Social influence is the process in which the presence of other people influences the
behavior, feelings, and thoughts of an individual. Social influence typically takes the
form of conformity, compliance, and obedience, and classic experiments have been
conducted in each of those areas, such as the Asch line judging experiments, research
on persuasion techniques (such as foot in the door, door in the face, and lowball),
and Milgram’s obedience experiments. Groupthink occurs when people feel it is more
important to maintain group cohesiveness than to consider the facts more realistically.
The presence of others can influence how well an individual performs a specific task in
a process, resulting in either social facilitation or social impairment. Social loafing
describes the tendency for people to put less effort into a simple task when working in a
group as opposed to working alone.
Social cognition deals with the ways people think about other people and includes
attitudes, impressions, and attributions. An attitude can be defined as a tendency to
respond positively or negatively toward a certain idea, person, object, or situation.
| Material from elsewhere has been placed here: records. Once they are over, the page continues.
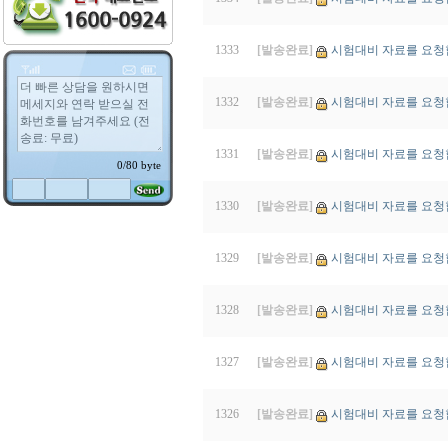
1333
[발송완료]
시험대비 자료를 요청합
1332
[발송완료]
시험대비 자료를 요청합
1331
[발송완료]
시험대비 자료를 요청합
1330
[발송완료]
시험대비 자료를 요청합
1329
[발송완료]
시험대비 자료를 요청
1328
[발송완료]
시험대비 자료를 요청합
1327
[발송완료]
시험대비 자료를 요청
1326
[발송완료]
시험대비 자료를 요청합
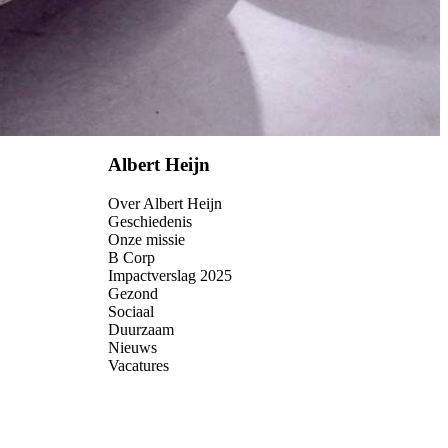
Albert Heijn
Over Albert Heijn
Geschiedenis
Onze missie
B Corp
Impactverslag 2025
Gezond
Sociaal
Duurzaam
Nieuws
Vacatures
Attitudes are composed of the way people feel, act, and think. The elaboration
likelihood model examines how likely it is that an individual will elaborate on a
persuasive message and what the outcome of the elaboration will most likely be. When
people attend to the content of the message, the model describes it as central-route
processing, and when people pay attention to information outside of the message
content itself, it is referred to as peripheral-route processing. Cognitive dissonance
is psychological discomfort that occurs when a person’s behavior does not match up
with that person’s attitudes. Impression formation involves the process of forming the
first knowledge that a person has concerning another person, and typically involves
social categorization, which can often result in stereotype formation. Fritz Heider
originally described attribution theory and divided attributions into two categories:
situational causes and dispositional cause. The fundamental attribution error is
the tendency for people to almost overweight dispositional causes of other people’s
behavior.
Social interaction is the third main area of study in social psychology. Unfortunately,
some interactions are negative or confrontational, as occurs when prejudice and
discrimination are present. Social identity theory suggests that the three processes
of social categorization, social identification, and social comparison are involved in
the formation of prejudicial attitudes. Some interactions are quite pleasant, as occurs
during interpersonal attraction. Attraction is driven by factors such as physical
attractiveness, proximity, similarity, and reciprocity of liking. Sternberg proposed a
triangular theory of love. Finally, some interactions can be downright hostile.
Aggression is defined as any behavior intended to hurt or destroy another person, and
is driven by both biological and social factors. When interactions work for everyone’s
mutual benefit, prosocial behavior has occurred. But don’t get too excited. Forces
such as the bystander effect and diffusion of responsibility can conspire to make
help-giving unlikely even in very obvious situations.